**Textauszug**
_ _ _ _

Das Gesetz sieht als Regelfall die Beweisaufnahme durch deutsche Auslandsvertretungen vor[18]. Deren Zuständigkeiten sind im Konsulargesetz v. 11.9.1974[19] geregelt, wobei die Beweisaufnahme nach deutschem Recht erfolgt[20]. Jährlich wird ein Verzeichnis der deutschen Auslandsvertretungen im Bundesanzeiger veröffentlicht. Deren Befugnisse im Ausland richten sich jedoch nach dem Recht des Empfangsstaates. Die Befugnisse lassen sich i.d.R. dem Länderteil der ZRHO entnehmen[21]. Sie sind auch ggf. bei der jeweiligen deutschen Auslandsvertretung, jedoch im innerstaatlichen Verkehr (Post über das Auswärtige Amt), oder beim Auswärtigen Amt zu erfragen.

 

Rz. 22

Generell kann gesagt werden, dass eine Vernehmung von Zeugen durch deutsche Konsularbeamte im Ausland grundsätzlich nur für die Vernehmung von Deutschen, nicht von Ausländern möglich ist, wenn die Vernehmung ohne Zwangsmaßnahmen durchgeführt werden kann[22] und die Gegenseitigkeit gewahrt ist[23].

_ _ _ _

**Datensätze**

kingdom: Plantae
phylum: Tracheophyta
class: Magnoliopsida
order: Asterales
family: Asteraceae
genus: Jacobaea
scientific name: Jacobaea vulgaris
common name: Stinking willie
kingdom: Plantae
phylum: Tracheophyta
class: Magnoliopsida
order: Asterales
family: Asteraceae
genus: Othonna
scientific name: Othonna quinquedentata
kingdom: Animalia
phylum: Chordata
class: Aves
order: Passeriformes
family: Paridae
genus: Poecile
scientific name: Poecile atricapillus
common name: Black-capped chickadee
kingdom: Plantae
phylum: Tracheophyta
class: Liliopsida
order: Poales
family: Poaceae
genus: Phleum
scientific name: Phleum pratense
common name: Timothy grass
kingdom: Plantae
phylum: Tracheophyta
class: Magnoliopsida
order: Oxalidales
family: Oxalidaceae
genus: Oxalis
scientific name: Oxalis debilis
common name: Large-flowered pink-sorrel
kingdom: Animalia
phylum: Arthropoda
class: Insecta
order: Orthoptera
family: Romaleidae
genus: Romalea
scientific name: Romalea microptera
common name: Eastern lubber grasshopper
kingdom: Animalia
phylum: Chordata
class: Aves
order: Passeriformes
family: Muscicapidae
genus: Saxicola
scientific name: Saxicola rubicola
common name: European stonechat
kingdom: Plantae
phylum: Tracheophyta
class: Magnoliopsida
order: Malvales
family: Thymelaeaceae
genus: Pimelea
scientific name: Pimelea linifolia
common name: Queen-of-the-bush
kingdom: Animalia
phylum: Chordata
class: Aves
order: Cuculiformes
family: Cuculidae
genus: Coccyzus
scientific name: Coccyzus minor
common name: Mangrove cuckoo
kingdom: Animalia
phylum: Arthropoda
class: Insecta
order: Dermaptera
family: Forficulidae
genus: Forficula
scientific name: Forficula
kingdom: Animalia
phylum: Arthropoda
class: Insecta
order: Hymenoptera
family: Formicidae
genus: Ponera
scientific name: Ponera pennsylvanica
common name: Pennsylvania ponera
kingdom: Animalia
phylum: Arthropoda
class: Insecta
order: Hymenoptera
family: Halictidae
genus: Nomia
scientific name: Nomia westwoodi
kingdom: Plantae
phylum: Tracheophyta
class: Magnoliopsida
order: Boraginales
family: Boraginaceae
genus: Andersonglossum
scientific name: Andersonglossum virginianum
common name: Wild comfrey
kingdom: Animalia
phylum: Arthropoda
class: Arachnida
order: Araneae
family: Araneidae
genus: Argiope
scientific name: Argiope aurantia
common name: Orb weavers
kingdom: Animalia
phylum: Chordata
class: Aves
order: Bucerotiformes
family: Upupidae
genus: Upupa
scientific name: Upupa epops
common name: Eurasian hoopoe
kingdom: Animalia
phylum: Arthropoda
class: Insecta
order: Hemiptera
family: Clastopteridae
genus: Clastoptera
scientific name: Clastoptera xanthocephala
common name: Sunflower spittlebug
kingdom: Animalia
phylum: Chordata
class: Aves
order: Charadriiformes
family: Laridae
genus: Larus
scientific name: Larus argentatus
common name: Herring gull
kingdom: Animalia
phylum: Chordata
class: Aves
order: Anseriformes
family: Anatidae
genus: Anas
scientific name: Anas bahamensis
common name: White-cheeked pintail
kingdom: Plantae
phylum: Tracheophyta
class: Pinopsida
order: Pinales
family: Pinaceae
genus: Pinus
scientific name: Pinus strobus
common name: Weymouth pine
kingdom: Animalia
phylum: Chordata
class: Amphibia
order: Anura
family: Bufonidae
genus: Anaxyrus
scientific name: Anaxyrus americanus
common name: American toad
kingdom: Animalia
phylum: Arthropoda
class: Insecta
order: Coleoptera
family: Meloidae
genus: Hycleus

_ _ _ _

**Aufgabe**
Wo wird laut dem Textauszug zur Beweisaufnahme im Ausland jährlich ein Verzeichnis der deutschen Auslandsvertretungen veröffentlicht?

**Antwort**
Im Bundesanzeiger.